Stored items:
______

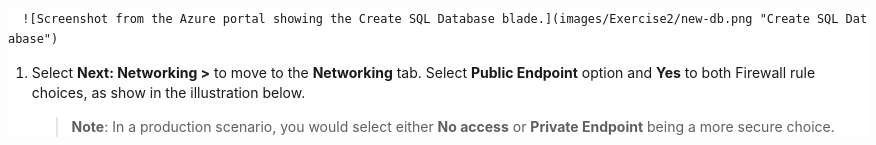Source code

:       ![Screenshot from the Azure portal showing the Create SQL Database blade.](images/Exercise2/new-db.png "Create SQL Database")

1. Select **Next: Networking >** to move to the **Networking** tab. Select **Public Endpoint** option and **Yes** to both Firewall rule choices, as show in the illustration below.

    > **Note**: In a production scenario, you would select either **No access** or **Private Endpoint** being a more secure choice.
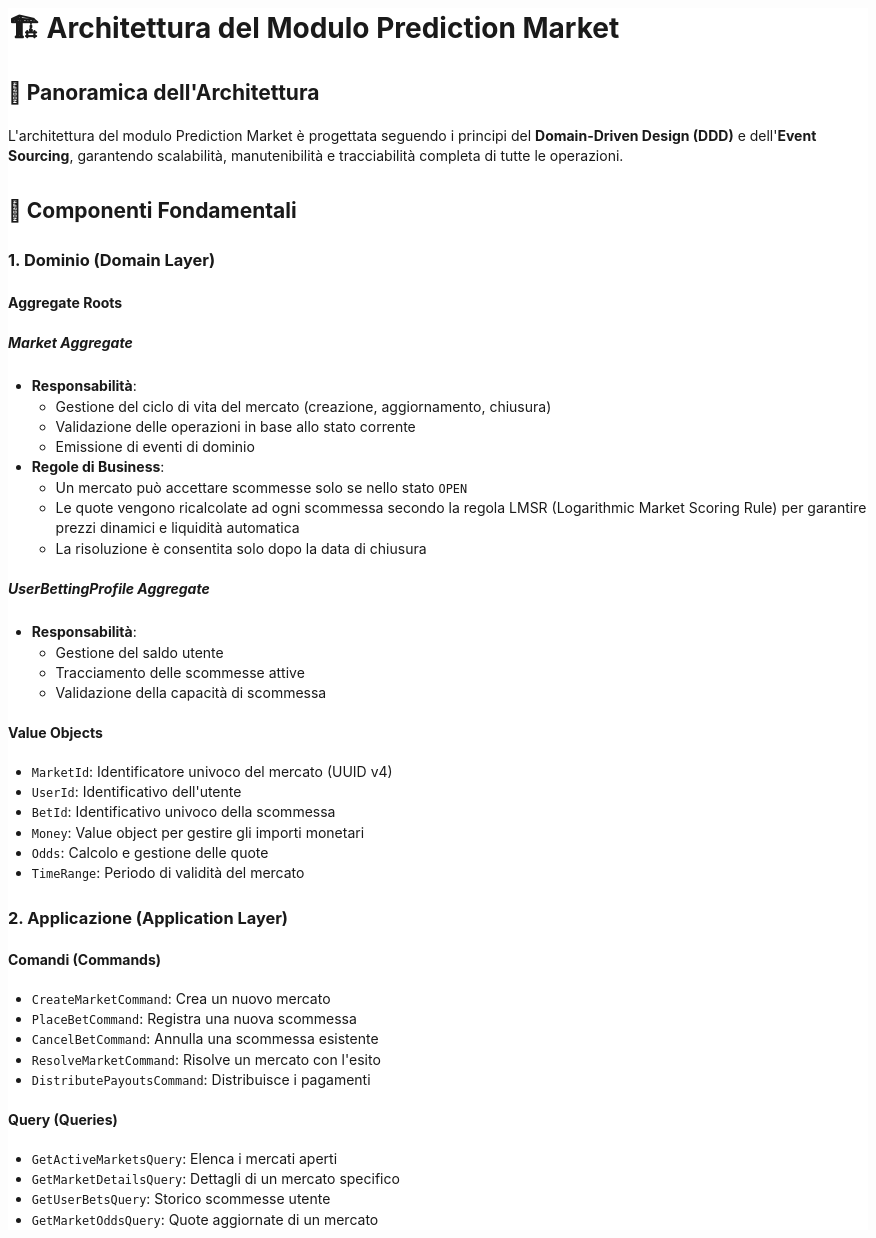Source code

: # 🏗️ Architettura del Modulo Prediction Market

## 🌟 Panoramica dell'Architettura

L'architettura del modulo Prediction Market è progettata seguendo i principi del **Domain-Driven Design (DDD)** e dell'**Event Sourcing**, garantendo scalabilità, manutenibilità e tracciabilità completa di tutte le operazioni.

## 🧱 Componenti Fondamentali

### 1. Dominio (Domain Layer)

#### Aggregate Roots

##### Market Aggregate
- **Responsabilità**:
  - Gestione del ciclo di vita del mercato (creazione, aggiornamento, chiusura)
  - Validazione delle operazioni in base allo stato corrente
  - Emissione di eventi di dominio
- **Regole di Business**:
  - Un mercato può accettare scommesse solo se nello stato `OPEN`
  - Le quote vengono ricalcolate ad ogni scommessa secondo la regola LMSR (Logarithmic Market Scoring Rule) per garantire prezzi dinamici e liquidità automatica
  - La risoluzione è consentita solo dopo la data di chiusura

##### UserBettingProfile Aggregate
- **Responsabilità**:
  - Gestione del saldo utente
  - Tracciamento delle scommesse attive
  - Validazione della capacità di scommessa

#### Value Objects
- `MarketId`: Identificatore univoco del mercato (UUID v4)
- `UserId`: Identificativo dell'utente
- `BetId`: Identificativo univoco della scommessa
- `Money`: Value object per gestire gli importi monetari
- `Odds`: Calcolo e gestione delle quote
- `TimeRange`: Periodo di validità del mercato

### 2. Applicazione (Application Layer)

#### Comandi (Commands)
- `CreateMarketCommand`: Crea un nuovo mercato
- `PlaceBetCommand`: Registra una nuova scommessa
- `CancelBetCommand`: Annulla una scommessa esistente
- `ResolveMarketCommand`: Risolve un mercato con l'esito
- `DistributePayoutsCommand`: Distribuisce i pagamenti

#### Query (Queries)
- `GetActiveMarketsQuery`: Elenca i mercati aperti
- `GetMarketDetailsQuery`: Dettagli di un mercato specifico
- `GetUserBetsQuery`: Storico scommesse utente
- `GetMarketOddsQuery`: Quote aggiornate di un mercato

______

Your instructions: Please copy the data above exactly, omitting the pictures.

Exercise response:
Source code

:       ![Screenshot from the Azure portal showing the Create SQL Database blade.](images/Exercise2/new-db.png "Create SQL Database")

1. Select **Next: Networking >** to move to the **Networking** tab. Select **Public Endpoint** option and **Yes** to both Firewall rule choices, as show in the illustration below.

    > **Note**: In a production scenario, you would select either **No access** or **Private Endpoint** being a more secure choice.
Source code

: # 🏗️ Architettura del Modulo Prediction Market

## 🌟 Panoramica dell'Architettura

L'architettura del modulo Prediction Market è progettata seguendo i principi del **Domain-Driven Design (DDD)** e dell'**Event Sourcing**, garantendo scalabilità, manutenibilità e tracciabilità completa di tutte le operazioni.

## 🧱 Componenti Fondamentali

### 1. Dominio (Domain Layer)

#### Aggregate Roots

##### Market Aggregate
- **Responsabilità**:
  - Gestione del ciclo di vita del mercato (creazione, aggiornamento, chiusura)
  - Validazione delle operazioni in base allo stato corrente
  - Emissione di eventi di dominio
- **Regole di Business**:
  - Un mercato può accettare scommesse solo se nello stato `OPEN`
  - Le quote vengono ricalcolate ad ogni scommessa secondo la regola LMSR (Logarithmic Market Scoring Rule) per garantire prezzi dinamici e liquidità automatica
  - La risoluzione è consentita solo dopo la data di chiusura

##### UserBettingProfile Aggregate
- **Responsabilità**:
  - Gestione del saldo utente
  - Tracciamento delle scommesse attive
  - Validazione della capacità di scommessa

#### Value Objects
- `MarketId`: Identificatore univoco del mercato (UUID v4)
- `UserId`: Identificativo dell'utente
- `BetId`: Identificativo univoco della scommessa
- `Money`: Value object per gestire gli importi monetari
- `Odds`: Calcolo e gestione delle quote
- `TimeRange`: Periodo di validità del mercato

### 2. Applicazione (Application Layer)

#### Comandi (Commands)
- `CreateMarketCommand`: Crea un nuovo mercato
- `PlaceBetCommand`: Registra una nuova scommessa
- `CancelBetCommand`: Annulla una scommessa esistente
- `ResolveMarketCommand`: Risolve un mercato con l'esito
- `DistributePayoutsCommand`: Distribuisce i pagamenti

#### Query (Queries)
- `GetActiveMarketsQuery`: Elenca i mercati aperti
- `GetMarketDetailsQuery`: Dettagli di un mercato specifico
- `GetUserBetsQuery`: Storico scommesse utente
- `GetMarketOddsQuery`: Quote aggiornate di un mercato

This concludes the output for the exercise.